[Opening Material shown section]

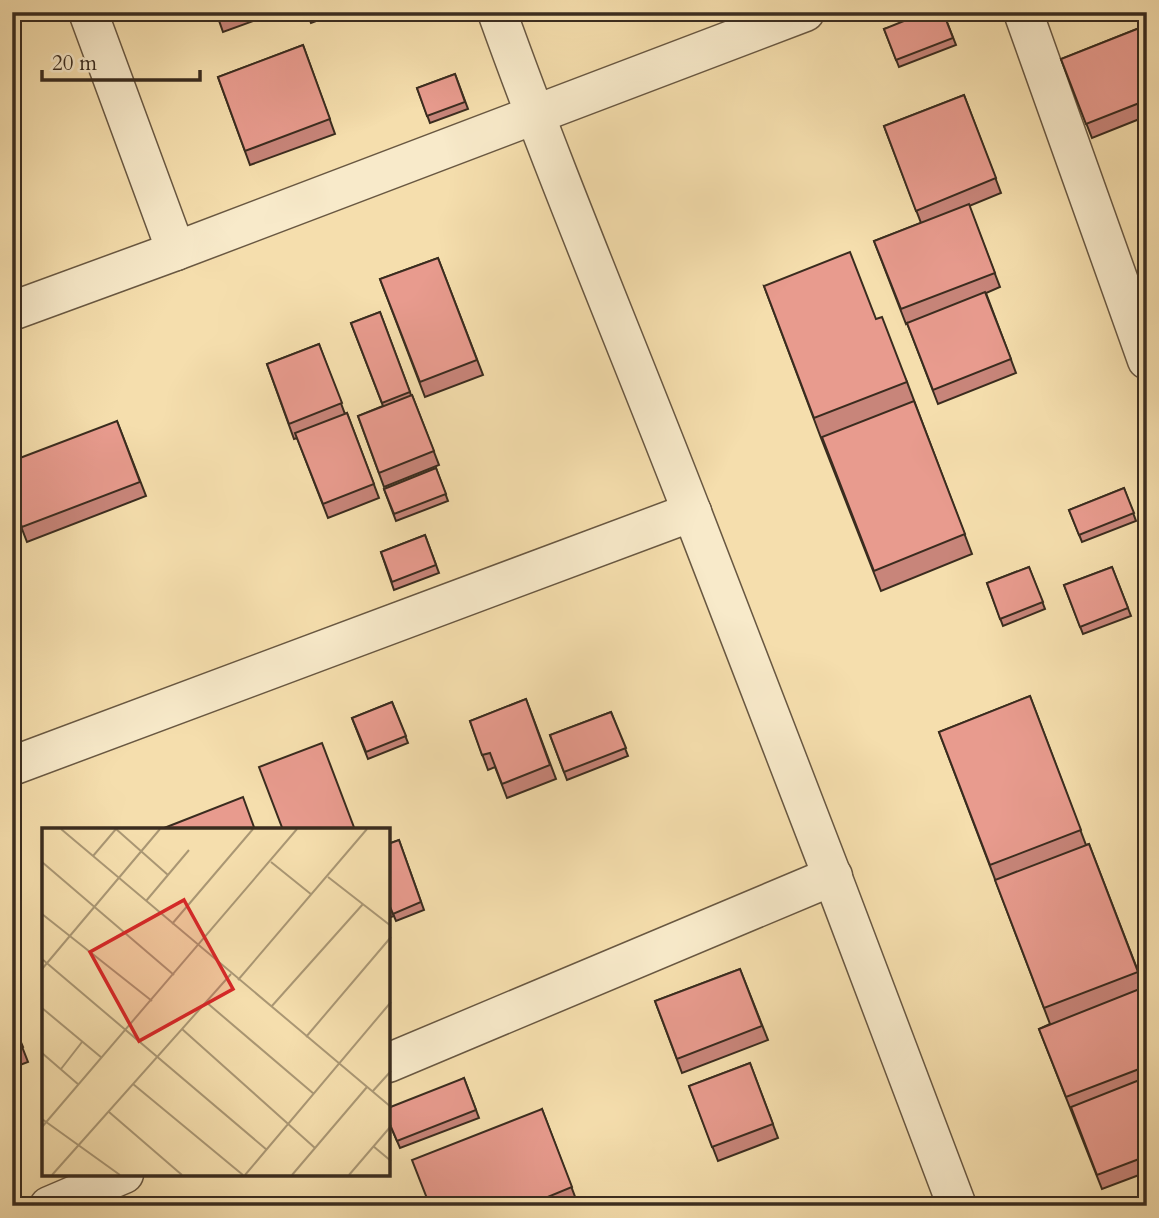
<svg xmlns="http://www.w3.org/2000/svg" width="1159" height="1218" viewBox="0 0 1159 1218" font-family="Cardo,serif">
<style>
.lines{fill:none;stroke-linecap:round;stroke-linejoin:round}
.minor-casing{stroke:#695842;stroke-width:41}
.minor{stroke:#f8eaca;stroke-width:38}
.wall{fill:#c8857a;stroke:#3a2c1f;stroke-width:2}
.building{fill:#e89b8e;stroke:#3a2c1f;stroke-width:2}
.inset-road{fill:none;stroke:#aa9774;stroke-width:2}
.view{fill:#d62828;fill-opacity:0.15;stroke:#d62828;stroke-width:3.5}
.inset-edge{fill:none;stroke:#3a2c1f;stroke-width:3.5}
</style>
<rect width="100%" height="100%" fill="#f5dead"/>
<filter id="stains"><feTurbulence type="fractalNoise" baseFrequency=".00286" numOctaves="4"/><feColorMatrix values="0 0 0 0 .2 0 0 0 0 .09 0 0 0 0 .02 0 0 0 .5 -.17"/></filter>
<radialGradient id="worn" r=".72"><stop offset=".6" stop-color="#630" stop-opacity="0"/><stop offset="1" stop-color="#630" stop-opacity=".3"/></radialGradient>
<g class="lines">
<defs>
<g id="minor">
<path d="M88,12L176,251"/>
<path d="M497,12C558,182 628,347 693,515C783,745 870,975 957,1206"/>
<path d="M1023,12L1147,360"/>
<path d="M12,311L176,251L805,12"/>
<path d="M12,766L692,512"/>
<path d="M388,1063L833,876"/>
<path d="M49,1206L124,1174"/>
</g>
</defs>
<use href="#minor" class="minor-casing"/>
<use href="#minor" class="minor"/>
</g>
<g class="wall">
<path d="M216,12H278L223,32Z"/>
<path d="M307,12H340L311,23Z"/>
<path d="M943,12L956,45L899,67L884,29Z"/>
<path d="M1147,25V116L1092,138L1061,59Z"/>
<path d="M303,45L335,134L250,165L218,77Z"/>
<path d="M455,74L468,109L430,123L417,88Z"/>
<path d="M964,95L1001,193L969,206L1000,287L986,293L1016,373L938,404L907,323L906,324L874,241L921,223L884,126Z"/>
<path d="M438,258L483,375L425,397L380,279Z"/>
<path d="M764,286L876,319L907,382L972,554L881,591L821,438Z"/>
<path d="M380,312L411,395H412L439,465L384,487L358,416L383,406L351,323Z"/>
<path d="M319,344L345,414L347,413L379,498L328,518L297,438L294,439L267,364Z"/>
<path d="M117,421L146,496L27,542L12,503Z"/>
<path d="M436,468L448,501L396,521L384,489Z"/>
<path d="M1124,488L1136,521L1082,542L1069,510Z"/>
<path d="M425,535L439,573L394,590L381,552Z"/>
<path d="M1029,567L1045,609L1003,626L987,583Z"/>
<path d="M1112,567L1131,616L1083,634L1064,585Z"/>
<path d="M12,612L19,631L12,634Z"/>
<path d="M1030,696L1086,845L1089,844L1146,992H1144L1147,1000V1172L1102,1189L1039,1029L1050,1024L939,732Z"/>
<path d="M526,699L556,779L507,798L495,767L488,770L470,721Z"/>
<path d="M392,702L408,743L368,759L352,718Z"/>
<path d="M611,712L628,756L567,780L550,735Z"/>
<path d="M399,840L424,910L396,921L389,904L394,916L388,918V844Z"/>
<path d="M740,969L768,1040L682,1073L655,1001Z"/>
<path d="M12,1021L28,1062L12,1068Z"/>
<path d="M750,1063L778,1138L718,1161L689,1086Z"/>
<path d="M464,1078L479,1118L400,1148L388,1120Z"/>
<path d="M542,1109L577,1202L567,1206H429Z"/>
</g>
<g class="building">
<path d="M216,12H234L218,18Z"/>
<path d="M926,12H943L953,38L896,60L884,29Z"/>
<path d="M1147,25V100L1086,124L1061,59Z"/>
<path d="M303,45L330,119L245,151L218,77Z"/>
<path d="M455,74L465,102L427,116L417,88Z"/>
<path d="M964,95L996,178L916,211L884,126Z"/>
<path d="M969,204L995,273L901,309L874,241Z"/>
<path d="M850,252L876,319L882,317L907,382L814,418L764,286Z"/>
<path d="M438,258L477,360L420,382L380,279Z"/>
<path d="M985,292L1011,359L933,390L907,323Z"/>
<path d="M380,312L410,392L382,403L351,323Z"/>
<path d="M319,344L342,403L289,424L267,364Z"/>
<path d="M412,395L434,451L379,473L358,416Z"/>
<path d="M914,401L965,534L874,571L822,437Z"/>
<path d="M347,413L374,484L323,504L295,433Z"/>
<path d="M117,421L140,482L22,527L12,502V461Z"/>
<path d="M436,468L446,494L394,514L384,489Z"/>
<path d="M1124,488L1134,513L1079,535L1069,510Z"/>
<path d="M425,535L436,565L392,582L381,552Z"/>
<path d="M1029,567L1043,602L1000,619L987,583Z"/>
<path d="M1112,567L1128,608L1080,627L1064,585Z"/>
<path d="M1030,696L1081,830L990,865L939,732Z"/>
<path d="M526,699L550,765L502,784L490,753L482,755L470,721Z"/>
<path d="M392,702L406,736L366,752L352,718Z"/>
<path d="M611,712L626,748L564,772L550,735Z"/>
<path d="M322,743L355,830H283L259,767Z"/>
<path d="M243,797L255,830H159Z"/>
<path d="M399,840L421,902L393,914L388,902V844Z"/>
<path d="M1089,844L1138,972L1044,1008L995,880Z"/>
<path d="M740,969L762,1026L677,1059L655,1001Z"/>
<path d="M1142,988L1147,1000V1066L1066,1097L1039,1029Z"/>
<path d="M12,1021L23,1047L12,1052Z"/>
<path d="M750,1063L773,1124L712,1147L689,1086Z"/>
<path d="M1147,1077V1156L1097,1175L1071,1107Z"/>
<path d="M464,1078L476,1110L397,1141L388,1120V1108Z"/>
<path d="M542,1109L572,1187L526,1206H430L412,1160Z"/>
</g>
<g transform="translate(42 828)">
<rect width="348" height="348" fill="#f5dead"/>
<path class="inset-road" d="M19,1L349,279M74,1L126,47M51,28L74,1M0,34L132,147M229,34L270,67M286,49L349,98M104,73L147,22M0,86L110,173M130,96L211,1M0,131L225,322M0,141L118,1M196,152L325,1M164,174L272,266M229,179L321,76M0,180L60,230M140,201L273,320M264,209L349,109M0,225L37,257M19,241L40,214M91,256L201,347M330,264L349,243M67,284L140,347M0,291L78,347M0,299L255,1M331,318L349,333M10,347L189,146M203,347L349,174M250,347L325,259M307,347L349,298"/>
<path class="view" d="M142,72L191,161L97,213L48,124Z"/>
<rect width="348" height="348" class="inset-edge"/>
</g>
<rect width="1159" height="1218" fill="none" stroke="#f5dead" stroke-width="42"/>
<rect x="14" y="14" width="1131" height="1190" fill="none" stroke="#3a2c1f" stroke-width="3.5"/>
<rect x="21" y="21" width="1117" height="1176" fill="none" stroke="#3a2c1f" stroke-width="2"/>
<path d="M42 70v10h158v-10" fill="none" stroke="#3a2c1f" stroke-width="3.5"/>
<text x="52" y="70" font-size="21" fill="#3a2c1f" stroke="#f8eaca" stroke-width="5" paint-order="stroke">20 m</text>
<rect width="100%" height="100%" filter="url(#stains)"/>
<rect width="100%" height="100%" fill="url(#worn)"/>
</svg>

[Closing Material shown section]

Required work |
Scan the entries for the word "lines". Report each line that has it.

Solution to this task |
.lines{fill:none;stroke-linecap:round;stroke-linejoin:round}
<g class="lines">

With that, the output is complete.